TEXT SEGMENT
TrimTabs Says "Insatiable" ETF Buying Is Unlike It Has Anything Ever Seen, Issues A Warning

On Fruday, while confirming that the meme of "Fake News" has officially gone too far, Goldman Sachs slammed the talk of a Great Rotation from bonds into stocks (yes, calling it fake news), and writing that "the political rotation occurring in Washington, D.C. will not be mirrored in financial portfolios: despite the sharp fall in bond values during the past six months and the prospect of further losses in 2017, Goldman expects minimal asset rotation away from debt and into equities for two reasons. i) Many categories of investors are restricted from allocating assets away from bonds; ii) Investors such as pension funds and households that have latitude to shift assets have debt allocations that are currently at the lowest level in 30 years. Mutual funds may see a migration of assets from bonds to stocks, but the pace and magnitude of any rotation will be limited."

For now, however, this particular piece of "fake news" appears all too real, at least as shown in a dramatic reversal in fund flows since the election.

Case in point: last week, TrimTabs Investment Research reported that U.S. equity exchange-traded funds issued a record $59.9 billion in December, easily surpassing the previous record of $50.7 billion in November.

“Investor appetite for U.S. equities is seemingly insatiable,” said David Santschi, chief executive officer of TrimTabs.  “U.S. equity ETFs have had inflows on all but six trading days since the U.S. presidential election, and the buying volume has been by far the strongest we’ve ever seen.”

In its note, TrimTabs explained that the inflow of $110.6 billion into U.S. equity ETFs in November and December combined is equal to a stunning 7.2% of these funds’ assets.  

TrimTabs also pointed out that last year’s fund flows reveal an overwhelming preference for passive U.S. equity products. U.S. equity mutual funds, most of which are actively managed, lost $233 billion in 2016, their third consecutive annual outflow.  U.S. equity ETFs, almost all of which are passively managed, issued $169 billion, their seventh consecutive annual inflow.

This was confirmed by BofA data over the weekend, which noted that of the $5.5 billion in global equity inflows in the first week of the year, $9.3 billion was to ETFs, while active managed funds saw another $3.7 billion in outflows. Still, as the previously noted chart from EPFR showed, the amount of capital allocation of US equities is simply stunning.

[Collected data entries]
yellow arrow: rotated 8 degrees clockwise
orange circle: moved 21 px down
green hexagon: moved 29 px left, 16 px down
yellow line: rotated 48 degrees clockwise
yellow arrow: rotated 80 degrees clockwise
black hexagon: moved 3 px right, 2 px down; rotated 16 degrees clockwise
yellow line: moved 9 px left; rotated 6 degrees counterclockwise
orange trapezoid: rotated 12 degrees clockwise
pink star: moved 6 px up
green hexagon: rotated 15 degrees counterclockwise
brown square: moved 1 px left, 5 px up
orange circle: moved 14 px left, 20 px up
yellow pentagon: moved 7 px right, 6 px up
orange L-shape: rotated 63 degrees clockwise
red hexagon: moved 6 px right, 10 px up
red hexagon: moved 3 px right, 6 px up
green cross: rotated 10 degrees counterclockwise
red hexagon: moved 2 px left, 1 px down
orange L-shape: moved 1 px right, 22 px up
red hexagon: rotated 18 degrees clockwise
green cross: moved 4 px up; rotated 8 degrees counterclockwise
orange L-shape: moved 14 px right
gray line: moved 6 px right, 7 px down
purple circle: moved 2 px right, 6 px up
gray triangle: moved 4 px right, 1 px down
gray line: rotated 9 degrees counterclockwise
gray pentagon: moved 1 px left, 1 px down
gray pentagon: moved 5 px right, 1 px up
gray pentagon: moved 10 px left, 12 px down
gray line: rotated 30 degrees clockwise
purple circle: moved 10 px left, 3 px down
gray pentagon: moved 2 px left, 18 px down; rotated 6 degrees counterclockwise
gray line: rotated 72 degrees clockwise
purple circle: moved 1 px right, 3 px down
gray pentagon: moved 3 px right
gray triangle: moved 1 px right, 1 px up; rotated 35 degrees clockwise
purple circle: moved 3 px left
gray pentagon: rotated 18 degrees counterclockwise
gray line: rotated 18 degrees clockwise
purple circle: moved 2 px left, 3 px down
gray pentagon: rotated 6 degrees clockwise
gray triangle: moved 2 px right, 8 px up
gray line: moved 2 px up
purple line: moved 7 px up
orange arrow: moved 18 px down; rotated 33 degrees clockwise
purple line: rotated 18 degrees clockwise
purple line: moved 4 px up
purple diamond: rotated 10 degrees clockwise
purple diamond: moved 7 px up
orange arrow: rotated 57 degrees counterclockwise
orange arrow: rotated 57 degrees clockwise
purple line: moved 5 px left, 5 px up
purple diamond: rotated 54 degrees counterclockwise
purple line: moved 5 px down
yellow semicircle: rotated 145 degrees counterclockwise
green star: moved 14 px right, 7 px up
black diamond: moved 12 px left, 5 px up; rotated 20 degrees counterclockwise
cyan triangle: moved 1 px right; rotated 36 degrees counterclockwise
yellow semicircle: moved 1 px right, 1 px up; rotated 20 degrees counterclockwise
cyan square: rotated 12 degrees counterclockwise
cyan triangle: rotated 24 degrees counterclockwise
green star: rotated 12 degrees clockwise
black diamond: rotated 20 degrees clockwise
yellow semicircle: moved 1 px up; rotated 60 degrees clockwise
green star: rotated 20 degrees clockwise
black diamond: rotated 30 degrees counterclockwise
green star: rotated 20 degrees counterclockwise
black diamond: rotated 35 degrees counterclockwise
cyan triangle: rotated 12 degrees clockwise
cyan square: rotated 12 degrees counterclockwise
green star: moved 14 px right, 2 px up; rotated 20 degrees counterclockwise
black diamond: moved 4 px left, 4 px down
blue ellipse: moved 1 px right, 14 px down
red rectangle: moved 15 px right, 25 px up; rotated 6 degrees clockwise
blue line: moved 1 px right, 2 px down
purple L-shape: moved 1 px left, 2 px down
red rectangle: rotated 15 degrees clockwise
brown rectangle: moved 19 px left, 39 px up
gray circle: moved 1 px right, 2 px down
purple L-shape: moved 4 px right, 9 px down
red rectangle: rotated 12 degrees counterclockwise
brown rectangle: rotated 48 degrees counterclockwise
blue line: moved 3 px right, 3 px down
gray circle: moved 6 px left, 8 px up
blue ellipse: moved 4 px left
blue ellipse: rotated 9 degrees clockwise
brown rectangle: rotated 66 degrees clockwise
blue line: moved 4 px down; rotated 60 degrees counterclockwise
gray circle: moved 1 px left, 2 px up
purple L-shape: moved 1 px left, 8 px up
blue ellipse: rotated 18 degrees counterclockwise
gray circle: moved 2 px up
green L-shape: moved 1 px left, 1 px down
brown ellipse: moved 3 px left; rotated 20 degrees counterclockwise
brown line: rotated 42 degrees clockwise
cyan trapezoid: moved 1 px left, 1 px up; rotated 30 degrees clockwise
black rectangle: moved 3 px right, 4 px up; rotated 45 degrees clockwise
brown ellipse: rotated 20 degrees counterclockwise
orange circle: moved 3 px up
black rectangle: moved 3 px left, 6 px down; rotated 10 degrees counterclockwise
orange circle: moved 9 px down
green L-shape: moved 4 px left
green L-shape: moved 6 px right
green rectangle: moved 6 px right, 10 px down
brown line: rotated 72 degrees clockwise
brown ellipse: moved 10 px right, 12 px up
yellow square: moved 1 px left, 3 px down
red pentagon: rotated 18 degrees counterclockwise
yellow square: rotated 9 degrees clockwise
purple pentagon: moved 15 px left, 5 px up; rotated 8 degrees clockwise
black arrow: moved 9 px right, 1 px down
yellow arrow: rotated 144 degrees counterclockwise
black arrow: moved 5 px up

EXERCISE TASKS
[a] In the ETF flows article, what record amount did U.S. equity exchange-traded funds issue in December?
[b] Output the part of the ETF flows article between "For now, however, this" and "since the election.", inclusive.

RESULTS
[a] A record $59.9 billion.

[b]
For now, however, this particular piece of "fake news" appears all too real, at least as shown in a dramatic reversal in fund flows since the election.